Cyber Warfare Visualization

“The obvious thing for the cavalryman to do is to accept the fighting machine as a partner, and prepare to meet more fully the demands of future warfare”

-General George S. Patton

Running to the window of our Army issued apartment on Ft. Knox my wife exclaimed, “What is that noise?” She had never heard the “clickity clack”, or felt the sheer raw power, or seen the size of an Abrams tank up close.  A few soldiers passed by ground guiding an M1A2-SEP Abrams tank to the motor pool. She just watched in awe. I felt lucky my wife thought this was so cool (I was a Cavalry Scout after all). After this moment she could completely visualize the machine and its effect to the world around it, in this case how it moves on a narrow street.

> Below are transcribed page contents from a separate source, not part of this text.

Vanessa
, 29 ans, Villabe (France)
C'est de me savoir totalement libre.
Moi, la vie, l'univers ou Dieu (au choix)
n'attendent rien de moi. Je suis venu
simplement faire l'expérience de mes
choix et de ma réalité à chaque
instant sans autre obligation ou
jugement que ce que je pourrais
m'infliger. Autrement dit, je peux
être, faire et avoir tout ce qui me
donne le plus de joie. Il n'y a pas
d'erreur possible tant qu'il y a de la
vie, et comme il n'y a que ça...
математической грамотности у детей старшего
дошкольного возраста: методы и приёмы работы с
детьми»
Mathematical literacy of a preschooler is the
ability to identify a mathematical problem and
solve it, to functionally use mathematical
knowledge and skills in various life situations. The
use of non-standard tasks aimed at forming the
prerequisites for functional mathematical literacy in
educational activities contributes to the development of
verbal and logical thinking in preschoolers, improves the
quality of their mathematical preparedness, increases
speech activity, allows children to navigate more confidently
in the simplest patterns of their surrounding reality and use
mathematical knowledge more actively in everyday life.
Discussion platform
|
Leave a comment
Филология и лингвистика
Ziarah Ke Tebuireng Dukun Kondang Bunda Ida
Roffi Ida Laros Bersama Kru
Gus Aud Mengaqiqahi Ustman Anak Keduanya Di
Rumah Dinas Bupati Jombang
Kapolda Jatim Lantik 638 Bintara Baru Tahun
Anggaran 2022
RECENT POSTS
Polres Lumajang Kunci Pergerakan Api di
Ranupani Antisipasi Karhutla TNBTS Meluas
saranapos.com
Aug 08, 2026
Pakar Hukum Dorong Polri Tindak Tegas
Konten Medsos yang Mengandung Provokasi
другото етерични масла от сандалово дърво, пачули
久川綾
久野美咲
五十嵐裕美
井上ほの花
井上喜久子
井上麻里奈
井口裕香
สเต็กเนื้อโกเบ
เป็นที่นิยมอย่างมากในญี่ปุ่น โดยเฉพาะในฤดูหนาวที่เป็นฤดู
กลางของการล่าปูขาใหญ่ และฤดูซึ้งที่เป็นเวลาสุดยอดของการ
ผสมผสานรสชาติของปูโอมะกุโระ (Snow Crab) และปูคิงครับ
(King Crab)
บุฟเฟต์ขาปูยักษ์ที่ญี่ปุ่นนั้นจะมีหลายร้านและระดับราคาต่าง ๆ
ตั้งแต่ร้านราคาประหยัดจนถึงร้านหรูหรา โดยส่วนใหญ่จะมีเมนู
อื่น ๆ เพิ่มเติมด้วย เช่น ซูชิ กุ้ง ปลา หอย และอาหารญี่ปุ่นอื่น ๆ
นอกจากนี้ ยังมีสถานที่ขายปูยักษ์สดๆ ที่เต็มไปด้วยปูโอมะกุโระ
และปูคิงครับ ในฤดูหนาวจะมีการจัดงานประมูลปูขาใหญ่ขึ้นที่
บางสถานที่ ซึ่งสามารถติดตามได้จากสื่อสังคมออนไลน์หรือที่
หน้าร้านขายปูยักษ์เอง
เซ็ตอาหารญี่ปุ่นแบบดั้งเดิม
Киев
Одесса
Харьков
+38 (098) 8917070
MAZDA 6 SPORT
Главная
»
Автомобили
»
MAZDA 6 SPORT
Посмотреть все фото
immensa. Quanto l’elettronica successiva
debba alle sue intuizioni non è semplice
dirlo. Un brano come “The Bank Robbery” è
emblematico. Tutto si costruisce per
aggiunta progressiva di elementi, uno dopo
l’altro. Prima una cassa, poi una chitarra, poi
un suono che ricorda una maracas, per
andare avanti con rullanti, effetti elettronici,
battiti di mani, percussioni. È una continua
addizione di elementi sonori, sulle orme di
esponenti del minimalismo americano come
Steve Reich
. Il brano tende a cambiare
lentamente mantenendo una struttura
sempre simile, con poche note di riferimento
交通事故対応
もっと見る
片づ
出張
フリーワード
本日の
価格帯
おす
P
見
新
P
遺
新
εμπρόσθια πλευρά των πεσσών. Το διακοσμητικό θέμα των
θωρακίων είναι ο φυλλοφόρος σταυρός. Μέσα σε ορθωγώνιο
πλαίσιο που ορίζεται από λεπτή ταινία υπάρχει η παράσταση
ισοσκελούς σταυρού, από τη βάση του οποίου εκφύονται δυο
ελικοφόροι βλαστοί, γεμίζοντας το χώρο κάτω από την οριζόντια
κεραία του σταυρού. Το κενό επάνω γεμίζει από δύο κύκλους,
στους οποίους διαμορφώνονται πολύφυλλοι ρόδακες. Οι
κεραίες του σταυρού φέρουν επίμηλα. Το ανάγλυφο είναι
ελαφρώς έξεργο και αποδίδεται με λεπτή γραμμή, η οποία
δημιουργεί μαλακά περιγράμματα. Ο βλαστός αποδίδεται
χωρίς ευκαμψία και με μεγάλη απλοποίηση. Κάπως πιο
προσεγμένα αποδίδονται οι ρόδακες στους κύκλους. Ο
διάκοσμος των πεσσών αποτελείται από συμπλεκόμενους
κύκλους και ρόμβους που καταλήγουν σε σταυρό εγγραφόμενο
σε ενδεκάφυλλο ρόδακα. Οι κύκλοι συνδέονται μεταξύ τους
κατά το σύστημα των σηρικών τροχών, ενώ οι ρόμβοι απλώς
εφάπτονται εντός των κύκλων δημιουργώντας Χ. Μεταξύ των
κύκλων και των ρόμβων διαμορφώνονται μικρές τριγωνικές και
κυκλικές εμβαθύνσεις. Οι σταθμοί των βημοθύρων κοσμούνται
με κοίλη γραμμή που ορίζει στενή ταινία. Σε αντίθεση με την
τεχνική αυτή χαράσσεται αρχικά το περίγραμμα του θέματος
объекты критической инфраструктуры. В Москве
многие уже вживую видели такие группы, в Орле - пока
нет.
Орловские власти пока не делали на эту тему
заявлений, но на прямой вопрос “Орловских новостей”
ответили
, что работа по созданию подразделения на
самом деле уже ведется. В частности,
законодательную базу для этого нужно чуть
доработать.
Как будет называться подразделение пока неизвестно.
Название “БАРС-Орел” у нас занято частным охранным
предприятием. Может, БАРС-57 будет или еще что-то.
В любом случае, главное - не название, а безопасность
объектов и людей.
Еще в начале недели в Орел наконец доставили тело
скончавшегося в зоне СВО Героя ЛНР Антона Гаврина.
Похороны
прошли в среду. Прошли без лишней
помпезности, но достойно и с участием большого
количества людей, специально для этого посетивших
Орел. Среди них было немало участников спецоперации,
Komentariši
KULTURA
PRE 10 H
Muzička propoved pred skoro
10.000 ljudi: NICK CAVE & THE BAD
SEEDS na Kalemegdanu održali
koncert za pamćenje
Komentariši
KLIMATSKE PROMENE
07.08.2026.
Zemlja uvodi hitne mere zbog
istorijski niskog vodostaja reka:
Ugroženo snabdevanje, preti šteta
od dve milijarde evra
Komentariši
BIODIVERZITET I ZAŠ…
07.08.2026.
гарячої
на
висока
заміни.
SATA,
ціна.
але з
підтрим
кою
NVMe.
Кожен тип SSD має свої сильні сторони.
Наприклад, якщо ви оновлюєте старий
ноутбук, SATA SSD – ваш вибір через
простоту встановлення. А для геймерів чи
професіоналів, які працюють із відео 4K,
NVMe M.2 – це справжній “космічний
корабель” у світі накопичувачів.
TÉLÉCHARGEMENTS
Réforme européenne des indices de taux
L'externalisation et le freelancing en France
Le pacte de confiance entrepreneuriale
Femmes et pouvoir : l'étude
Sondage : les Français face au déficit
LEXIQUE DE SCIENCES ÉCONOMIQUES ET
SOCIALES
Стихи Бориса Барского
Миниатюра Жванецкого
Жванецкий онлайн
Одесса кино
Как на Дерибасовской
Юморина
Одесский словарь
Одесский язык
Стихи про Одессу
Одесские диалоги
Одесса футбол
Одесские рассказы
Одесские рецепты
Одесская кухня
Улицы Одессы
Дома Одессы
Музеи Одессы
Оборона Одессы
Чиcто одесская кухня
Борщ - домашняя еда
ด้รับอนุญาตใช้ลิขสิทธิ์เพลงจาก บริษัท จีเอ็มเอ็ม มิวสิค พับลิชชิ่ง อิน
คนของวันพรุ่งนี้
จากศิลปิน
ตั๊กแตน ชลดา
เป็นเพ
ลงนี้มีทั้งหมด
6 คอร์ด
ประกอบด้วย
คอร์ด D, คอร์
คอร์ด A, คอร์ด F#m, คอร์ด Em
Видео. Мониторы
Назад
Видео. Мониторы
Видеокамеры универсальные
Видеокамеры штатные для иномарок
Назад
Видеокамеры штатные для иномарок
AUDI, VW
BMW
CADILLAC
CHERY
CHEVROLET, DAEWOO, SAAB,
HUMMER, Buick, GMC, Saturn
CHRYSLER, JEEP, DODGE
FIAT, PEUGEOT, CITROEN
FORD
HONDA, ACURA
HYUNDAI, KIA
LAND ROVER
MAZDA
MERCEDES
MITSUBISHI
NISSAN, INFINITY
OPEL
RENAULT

21st century warfare is still very much kinetic in nature, however, the 5th domain of warfare, cyberspace, has dynamically shifted how we engage in combined arms warfare.  With the rise of reported nation state sponsored cyber attacks in the past few years, these operations are becoming just another domain of warfare – requiring target systems analysis, advance planning of desired effects and potential unintended consequences.  Imagine the effect it would create if a cyber attack took down power grids, water stations, and communications towers with cyber and electronic warfare capabilities. While important to visualize impact on digital assets, possibly more important in a combined arms effort is to visualize the cascading environmental effects on the battlefield. As a force we need to be able to simulate how downed power grids or communications create environmental effects such as traffic or population control in a crowded city. Cyberspace warfare requires integration into our training and operational platforms in order for the Department of Defense (DoD) to prepare for 21st century combined arms warfare.

Invictus, and several of our Agile Cyber Technology 2 (ACT2) teammates,  are committed to providing best in breed cyber modeling and simulation solutions to our Department of Defense and Intel customers. We have combined some of the best technologies from the gaming industry to bring next generation simulation capabilities with some of the top cyber warfare subject matter experts in the industry to bring the most realistic solution to government customers.  We have a number of efforts in progress to address the cyber effects visualization need across the DoD.  Organizations, such as the US Army, have leveraged Invictus’ ability to help operationalize a number of critical programs such as the Synthetic Training Environment (STE) and the Persistent Cyber Training Environment (PCTE). Certainly, as our continued collaboration grows in preparing the warfighter for the next conflict, we will be addressing our need to visualize cyber warfare effects on the battlefield.  Invictus and our mission partners are poised to create the necessary environment to accept cyber machines as a partner and prepare to meet more fully the demands of future warfare.